The electric power industry in states with RTOs is also linked to reductions in air emissions. Markets tend to promote investment in new technologies while regulated firms will hold onto older generating units longer. In addition, unconventional resources like wind, storage and solar energy expand at a quicker rate and integrate more efficiently in competitive wholesale markets. When natural gas prices are low enough, new cleaner-burning natural gas plants outcompete coal-powered generation with fewer air emissions as a result.

Competition may also reduce political corruption, or so it seems after a string of corruption cases grabbed headlines in Ohio, Illinois, South Carolina and Florida. While Ohio and Illinois restructured, they both chose to let regulated distribution monopolies keep commercial ties to power generators serving in competitive markets. The result in Ohio was a regulated utility bribing state legislators to secure millions in payments to affiliated generating units failing in the competitive market.

Retail Competition Has Benefits, But Requires Sound Implementation
The record of retail competition over the last 25 years is decidedly mixed. Critics of competition often rightly note that states allowing retail customer choice have higher prices on average than states that remained under traditional regulation. However, most of the states that reformed did so precisely because they had higher prices on average back when they too were traditionally regulated. Average retail electric prices matched inflation in both retail choice and traditionally regulated states, leaving real power prices nearly unchanged from 2001 to 2021.

Texas has a reputation for allowing the most robust retail market, and research found that consumers with access to the retail market saw prices fall relative to consumers in the state who remained served by monopoly.
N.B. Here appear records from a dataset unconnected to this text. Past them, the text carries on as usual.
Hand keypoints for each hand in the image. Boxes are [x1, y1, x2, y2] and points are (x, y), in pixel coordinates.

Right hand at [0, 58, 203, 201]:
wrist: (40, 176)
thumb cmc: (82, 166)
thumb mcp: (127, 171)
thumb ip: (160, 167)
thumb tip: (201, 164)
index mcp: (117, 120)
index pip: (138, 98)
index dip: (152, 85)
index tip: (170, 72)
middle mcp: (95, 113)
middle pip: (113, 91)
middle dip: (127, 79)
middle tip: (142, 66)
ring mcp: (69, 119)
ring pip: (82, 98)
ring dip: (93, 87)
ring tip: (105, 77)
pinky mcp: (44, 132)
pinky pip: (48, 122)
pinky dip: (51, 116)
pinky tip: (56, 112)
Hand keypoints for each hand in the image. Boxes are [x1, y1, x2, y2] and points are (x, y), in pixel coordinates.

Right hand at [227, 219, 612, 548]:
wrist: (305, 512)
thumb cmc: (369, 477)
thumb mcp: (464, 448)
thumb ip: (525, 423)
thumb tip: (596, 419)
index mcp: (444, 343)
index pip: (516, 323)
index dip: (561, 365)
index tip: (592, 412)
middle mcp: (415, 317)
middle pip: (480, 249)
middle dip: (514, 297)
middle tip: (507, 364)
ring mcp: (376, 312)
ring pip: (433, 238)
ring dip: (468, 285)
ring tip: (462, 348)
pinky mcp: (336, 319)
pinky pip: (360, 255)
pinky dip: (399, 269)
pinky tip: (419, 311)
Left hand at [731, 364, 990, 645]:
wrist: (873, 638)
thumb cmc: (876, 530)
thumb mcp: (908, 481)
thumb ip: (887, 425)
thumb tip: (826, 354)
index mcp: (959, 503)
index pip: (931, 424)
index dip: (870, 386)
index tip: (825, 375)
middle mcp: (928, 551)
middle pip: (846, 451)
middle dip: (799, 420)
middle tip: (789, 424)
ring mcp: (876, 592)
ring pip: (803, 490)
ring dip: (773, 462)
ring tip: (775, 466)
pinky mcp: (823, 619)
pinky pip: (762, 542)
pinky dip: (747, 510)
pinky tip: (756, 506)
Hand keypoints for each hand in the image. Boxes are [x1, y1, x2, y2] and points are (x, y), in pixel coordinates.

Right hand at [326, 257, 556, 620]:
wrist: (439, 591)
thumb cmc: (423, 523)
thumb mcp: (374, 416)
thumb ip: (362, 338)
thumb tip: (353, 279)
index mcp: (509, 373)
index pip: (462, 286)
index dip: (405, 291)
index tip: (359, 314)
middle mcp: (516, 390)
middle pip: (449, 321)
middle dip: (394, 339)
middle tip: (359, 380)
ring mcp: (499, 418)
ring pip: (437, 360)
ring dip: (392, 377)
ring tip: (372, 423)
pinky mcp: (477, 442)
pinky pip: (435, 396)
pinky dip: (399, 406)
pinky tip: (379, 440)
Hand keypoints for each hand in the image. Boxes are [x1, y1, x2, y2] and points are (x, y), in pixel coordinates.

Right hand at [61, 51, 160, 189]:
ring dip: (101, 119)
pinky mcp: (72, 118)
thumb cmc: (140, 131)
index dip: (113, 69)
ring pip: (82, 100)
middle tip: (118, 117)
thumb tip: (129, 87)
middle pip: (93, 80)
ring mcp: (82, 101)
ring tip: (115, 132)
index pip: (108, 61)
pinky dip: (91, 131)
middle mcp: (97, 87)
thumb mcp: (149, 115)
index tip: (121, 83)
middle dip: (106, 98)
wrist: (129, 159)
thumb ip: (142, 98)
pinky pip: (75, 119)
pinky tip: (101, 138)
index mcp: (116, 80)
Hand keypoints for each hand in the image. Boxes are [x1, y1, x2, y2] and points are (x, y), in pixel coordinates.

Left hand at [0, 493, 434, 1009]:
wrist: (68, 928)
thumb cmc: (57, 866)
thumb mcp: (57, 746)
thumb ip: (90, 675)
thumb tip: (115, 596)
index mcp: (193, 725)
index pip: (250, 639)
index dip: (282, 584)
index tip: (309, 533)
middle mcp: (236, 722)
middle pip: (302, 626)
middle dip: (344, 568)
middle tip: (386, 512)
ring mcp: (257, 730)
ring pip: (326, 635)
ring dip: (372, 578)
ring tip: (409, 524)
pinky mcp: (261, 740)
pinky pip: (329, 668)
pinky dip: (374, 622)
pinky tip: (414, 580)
When adjusted for inflation, data from the Energy Information Administration shows the price of electricity has fallen in Texas since the reforms were implemented in 2002. Questions were raised about the sustainability of the Texas model after the disastrous energy failures in February 2021, but the failures had nothing to do with retail competition.

Other than Texas, states with residential retail choice generally find their market dominated by default service rates overseen by regulators. Competitive retail providers mostly just aim to beat the default service rate rather than compete directly against each other, resulting in lackluster retail competition. This underscores the need for proper implementation of retail choice, which results in more accurate price signals and lower costs, enabling consumers to choose different products to suit their risk demand management preferences.

Interestingly, a 2022 analysis of prices in several retail choice states found that the cost associated with energy supplies had fallen in all cases but one, while costs associated with the still regulated transmission and distribution systems had risen in every single case. The regulated monopoly sector may be the biggest reason prices are rising in the retail choice states seeing higher rates.

What About the Future?
Retail competition is advantageous when properly implemented. When it is not, retail rates between competitive and monopoly industry structures may be a wash. States with retail competition still require regulatory oversight of monopoly transmission and distribution expenses. A few years ago the advice might have been that states should emulate Texas. Such advice will have to wait until after state policymakers decide how to reform the sector in response to the winter storm failures.

At the wholesale level, however, it is clear that competition brings greater efficiency in power supply, more reductions in air emissions and more rapid accommodation of new technologies. This is not a bad set of features given rapid industry changes, and even more rapid demands being placed on the industry by policymakers.

Michael Giberson is a senior fellow with the R Street Institute’s Energy & Environmental Policy team.